Overview

Study to Assess the Efficacy and Safety of Simtuzumab (GS-6624) in Adults With Idiopathic Pulmonary Fibrosis (IPF)

Status:
Terminated

Trial end date:
2016-02-23

Target enrollment:
0

Participant gender:
All

Summary

The primary objectives of this study are to determine the effect of simtuzumab (GS-6624) on progression-free survival (PFS) as determined by either a categorical decline in forced vital capacity (FVC) or all-cause mortality, in all participants enrolled or in a subset of participants who are classified as lysyl oxidase-like-2 (LOXL2) high based on a prespecified level in serum at baseline.

Phase:

Phase 2

Accepts Healthy Volunteers?

Details

Lead Sponsor:

Gilead Sciences

Criteria

Key Inclusion Criteria:

- Male or female subjects from 45 to 85 years of age

- Definite IPF within 3 years prior to screening

- Be able to walk at least 50 meters

Key Exclusion Criteria:

- Significant diseases other than IPF

- Obstructive lung disease

- Aortic aneurysm greater than or equal to 3.5 cm in diameter

- Treatment with immunosuppressive, cytotoxic, or antifibrotic drugs < 28 days prior to
randomization are not permitted.

Stored data
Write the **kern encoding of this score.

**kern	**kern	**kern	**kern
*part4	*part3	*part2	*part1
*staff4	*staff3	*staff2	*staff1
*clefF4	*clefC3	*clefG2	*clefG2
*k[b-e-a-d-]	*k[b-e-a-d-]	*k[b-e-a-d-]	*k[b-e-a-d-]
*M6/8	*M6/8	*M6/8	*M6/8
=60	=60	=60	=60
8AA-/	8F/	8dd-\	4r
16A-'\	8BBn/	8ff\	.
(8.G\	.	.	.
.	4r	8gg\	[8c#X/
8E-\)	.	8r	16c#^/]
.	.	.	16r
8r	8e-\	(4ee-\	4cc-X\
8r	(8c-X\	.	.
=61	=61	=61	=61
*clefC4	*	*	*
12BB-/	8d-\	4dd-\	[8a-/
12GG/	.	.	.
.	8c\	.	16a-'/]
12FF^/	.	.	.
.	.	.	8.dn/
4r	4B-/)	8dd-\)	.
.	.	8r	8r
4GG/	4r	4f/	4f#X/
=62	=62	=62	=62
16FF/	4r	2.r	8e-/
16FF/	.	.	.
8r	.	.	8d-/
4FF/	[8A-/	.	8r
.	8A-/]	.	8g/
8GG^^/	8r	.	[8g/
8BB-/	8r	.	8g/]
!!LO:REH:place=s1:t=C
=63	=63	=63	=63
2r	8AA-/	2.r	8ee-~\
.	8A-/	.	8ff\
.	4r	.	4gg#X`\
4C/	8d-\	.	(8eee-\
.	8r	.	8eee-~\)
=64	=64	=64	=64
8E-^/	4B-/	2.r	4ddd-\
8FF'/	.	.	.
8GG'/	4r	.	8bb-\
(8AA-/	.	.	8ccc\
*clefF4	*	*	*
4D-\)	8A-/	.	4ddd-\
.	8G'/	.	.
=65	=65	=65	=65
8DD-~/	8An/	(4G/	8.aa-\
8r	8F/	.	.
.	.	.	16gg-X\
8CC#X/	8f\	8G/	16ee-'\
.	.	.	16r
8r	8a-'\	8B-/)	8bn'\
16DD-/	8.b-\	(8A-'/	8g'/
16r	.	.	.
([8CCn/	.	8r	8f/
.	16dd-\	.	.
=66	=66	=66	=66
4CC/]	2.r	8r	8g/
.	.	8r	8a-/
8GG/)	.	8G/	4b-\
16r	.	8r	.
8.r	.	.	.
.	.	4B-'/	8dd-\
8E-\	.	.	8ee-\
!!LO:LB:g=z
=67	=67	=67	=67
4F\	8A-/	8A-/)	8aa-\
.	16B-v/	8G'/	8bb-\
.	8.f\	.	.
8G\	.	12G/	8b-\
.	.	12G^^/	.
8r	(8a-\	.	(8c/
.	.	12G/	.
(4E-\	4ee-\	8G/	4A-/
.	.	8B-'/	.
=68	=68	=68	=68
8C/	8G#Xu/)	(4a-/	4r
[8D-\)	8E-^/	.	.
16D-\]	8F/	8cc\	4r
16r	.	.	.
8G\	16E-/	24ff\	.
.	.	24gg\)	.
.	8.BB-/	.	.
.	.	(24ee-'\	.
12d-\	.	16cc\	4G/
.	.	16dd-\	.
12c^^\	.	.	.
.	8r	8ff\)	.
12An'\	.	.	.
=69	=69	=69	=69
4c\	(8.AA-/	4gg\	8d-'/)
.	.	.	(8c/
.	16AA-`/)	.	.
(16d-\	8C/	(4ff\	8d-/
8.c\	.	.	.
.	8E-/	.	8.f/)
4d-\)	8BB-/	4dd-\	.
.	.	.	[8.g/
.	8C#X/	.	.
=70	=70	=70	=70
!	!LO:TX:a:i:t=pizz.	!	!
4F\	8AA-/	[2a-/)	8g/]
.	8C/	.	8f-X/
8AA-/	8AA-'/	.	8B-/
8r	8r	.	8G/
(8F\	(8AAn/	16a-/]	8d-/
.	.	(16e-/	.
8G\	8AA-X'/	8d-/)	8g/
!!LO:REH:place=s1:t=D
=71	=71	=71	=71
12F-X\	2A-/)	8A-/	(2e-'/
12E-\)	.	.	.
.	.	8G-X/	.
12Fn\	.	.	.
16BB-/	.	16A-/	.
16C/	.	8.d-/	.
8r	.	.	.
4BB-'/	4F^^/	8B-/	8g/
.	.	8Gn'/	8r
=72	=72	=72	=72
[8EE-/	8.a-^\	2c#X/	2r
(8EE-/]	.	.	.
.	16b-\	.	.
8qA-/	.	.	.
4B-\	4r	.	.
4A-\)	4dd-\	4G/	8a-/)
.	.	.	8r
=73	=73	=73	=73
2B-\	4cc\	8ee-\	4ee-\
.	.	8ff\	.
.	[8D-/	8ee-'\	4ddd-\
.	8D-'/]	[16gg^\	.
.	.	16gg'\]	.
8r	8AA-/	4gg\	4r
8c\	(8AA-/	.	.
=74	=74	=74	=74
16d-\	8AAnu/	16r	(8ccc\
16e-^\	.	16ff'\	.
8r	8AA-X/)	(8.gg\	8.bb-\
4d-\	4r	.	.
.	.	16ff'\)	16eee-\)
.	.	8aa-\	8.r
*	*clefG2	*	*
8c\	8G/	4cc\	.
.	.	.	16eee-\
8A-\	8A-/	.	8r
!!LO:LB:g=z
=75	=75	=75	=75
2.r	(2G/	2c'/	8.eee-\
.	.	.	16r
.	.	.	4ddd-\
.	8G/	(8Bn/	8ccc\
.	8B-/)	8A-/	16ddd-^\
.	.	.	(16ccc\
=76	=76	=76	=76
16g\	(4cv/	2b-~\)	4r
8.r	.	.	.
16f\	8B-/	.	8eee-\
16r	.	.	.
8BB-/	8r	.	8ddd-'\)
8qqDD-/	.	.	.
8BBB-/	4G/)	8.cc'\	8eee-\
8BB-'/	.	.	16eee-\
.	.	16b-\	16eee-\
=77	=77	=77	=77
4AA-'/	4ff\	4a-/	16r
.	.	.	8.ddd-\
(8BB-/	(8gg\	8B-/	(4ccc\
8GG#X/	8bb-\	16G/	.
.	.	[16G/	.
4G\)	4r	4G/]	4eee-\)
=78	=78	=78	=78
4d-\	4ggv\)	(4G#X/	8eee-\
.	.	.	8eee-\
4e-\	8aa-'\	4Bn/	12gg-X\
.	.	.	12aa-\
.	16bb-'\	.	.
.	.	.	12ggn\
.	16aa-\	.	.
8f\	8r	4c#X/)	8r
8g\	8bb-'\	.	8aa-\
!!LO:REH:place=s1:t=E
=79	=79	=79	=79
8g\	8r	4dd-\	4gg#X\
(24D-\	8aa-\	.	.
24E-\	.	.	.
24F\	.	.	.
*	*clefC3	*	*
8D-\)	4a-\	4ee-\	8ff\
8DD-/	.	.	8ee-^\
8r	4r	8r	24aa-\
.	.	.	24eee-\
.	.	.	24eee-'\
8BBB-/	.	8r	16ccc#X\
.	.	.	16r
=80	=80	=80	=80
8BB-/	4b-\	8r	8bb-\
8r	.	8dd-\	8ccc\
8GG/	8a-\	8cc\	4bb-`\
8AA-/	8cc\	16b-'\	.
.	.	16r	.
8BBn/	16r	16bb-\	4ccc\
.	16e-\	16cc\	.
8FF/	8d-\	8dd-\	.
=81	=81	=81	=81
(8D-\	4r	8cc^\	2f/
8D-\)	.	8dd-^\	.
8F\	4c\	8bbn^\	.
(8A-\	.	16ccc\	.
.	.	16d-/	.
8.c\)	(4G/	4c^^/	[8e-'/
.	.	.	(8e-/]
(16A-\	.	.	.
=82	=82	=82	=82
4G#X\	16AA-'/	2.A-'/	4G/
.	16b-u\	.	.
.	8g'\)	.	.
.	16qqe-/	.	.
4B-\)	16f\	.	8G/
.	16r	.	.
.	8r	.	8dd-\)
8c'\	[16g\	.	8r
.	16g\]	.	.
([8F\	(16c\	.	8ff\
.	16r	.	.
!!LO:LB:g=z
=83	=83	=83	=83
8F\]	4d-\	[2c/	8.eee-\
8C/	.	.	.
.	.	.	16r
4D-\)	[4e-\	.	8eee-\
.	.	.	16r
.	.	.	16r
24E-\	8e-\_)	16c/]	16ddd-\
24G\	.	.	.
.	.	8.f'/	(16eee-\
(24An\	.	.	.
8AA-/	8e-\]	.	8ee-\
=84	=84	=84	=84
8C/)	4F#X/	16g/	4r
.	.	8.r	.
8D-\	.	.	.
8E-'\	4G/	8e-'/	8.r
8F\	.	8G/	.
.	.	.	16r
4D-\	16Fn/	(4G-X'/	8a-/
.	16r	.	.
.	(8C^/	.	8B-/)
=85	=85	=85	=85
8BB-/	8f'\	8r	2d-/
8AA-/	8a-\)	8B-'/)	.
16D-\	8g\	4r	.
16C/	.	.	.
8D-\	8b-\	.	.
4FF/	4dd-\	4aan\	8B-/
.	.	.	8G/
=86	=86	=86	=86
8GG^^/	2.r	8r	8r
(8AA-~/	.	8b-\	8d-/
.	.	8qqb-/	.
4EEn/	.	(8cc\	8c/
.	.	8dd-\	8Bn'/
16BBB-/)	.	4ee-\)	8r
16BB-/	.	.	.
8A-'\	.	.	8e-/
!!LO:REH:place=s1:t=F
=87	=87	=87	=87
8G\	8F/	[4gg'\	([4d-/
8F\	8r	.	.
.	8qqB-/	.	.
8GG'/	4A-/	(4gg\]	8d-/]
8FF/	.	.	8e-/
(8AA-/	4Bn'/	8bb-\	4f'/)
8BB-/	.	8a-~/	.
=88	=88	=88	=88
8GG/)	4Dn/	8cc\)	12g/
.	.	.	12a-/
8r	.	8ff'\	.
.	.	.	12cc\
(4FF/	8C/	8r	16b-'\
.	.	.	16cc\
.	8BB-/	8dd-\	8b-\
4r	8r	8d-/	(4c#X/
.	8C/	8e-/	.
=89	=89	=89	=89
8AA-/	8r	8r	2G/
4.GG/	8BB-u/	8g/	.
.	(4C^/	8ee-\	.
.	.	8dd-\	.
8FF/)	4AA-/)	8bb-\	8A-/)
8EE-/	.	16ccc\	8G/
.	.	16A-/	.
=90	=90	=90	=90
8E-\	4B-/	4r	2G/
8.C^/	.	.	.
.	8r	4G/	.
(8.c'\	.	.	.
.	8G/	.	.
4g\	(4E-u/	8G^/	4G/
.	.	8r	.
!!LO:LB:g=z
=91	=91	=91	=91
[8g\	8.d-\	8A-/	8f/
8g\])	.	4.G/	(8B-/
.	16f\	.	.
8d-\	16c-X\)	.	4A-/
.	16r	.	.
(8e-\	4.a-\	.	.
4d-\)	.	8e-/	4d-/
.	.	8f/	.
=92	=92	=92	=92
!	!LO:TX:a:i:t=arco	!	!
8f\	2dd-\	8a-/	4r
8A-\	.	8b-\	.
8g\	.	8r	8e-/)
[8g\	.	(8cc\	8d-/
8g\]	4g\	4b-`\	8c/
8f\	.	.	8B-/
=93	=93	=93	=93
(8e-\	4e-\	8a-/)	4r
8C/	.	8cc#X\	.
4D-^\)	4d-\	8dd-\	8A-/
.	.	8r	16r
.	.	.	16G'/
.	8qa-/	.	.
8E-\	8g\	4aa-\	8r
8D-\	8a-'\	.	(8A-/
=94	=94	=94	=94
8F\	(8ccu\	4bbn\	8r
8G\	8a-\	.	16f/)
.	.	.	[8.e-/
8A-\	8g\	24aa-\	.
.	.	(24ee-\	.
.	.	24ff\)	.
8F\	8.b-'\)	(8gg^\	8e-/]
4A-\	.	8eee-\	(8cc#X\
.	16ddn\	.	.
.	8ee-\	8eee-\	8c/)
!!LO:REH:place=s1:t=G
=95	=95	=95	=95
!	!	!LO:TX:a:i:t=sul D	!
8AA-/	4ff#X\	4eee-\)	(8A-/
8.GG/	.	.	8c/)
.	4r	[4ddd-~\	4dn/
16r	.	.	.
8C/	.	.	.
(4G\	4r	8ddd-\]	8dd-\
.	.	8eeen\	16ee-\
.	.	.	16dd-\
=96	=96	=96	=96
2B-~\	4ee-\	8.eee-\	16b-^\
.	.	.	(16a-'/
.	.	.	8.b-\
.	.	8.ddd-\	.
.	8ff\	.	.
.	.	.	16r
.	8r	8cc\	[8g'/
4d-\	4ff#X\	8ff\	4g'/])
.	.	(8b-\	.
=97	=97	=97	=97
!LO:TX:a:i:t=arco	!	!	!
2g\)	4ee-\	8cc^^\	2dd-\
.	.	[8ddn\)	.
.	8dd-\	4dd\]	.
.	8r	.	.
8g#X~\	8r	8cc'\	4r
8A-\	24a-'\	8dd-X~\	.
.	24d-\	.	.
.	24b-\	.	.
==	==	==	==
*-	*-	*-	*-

WHAT YOU WILL DO:
Continue the simtuzumab study page, starting right after its final sentence.

TASK OUTPUT:
- N-acetylcysteine is permitted provided the individual has been on a stable dose
for > 4 weeks prior to screening

- Concomitant use of pirfenidone or nintedanib must be in accordance with the
approved prescribing instructions in the country where the site is located

- Individuals actively listed for lung transplant are excluded. However individuals at
transplant centers with long waiting times (greater than 1 year) may be permitted to
enter the study after discussion with Medical Monitor.

Note: Other protocol defined Inclusion/Exclusion criteria may apply.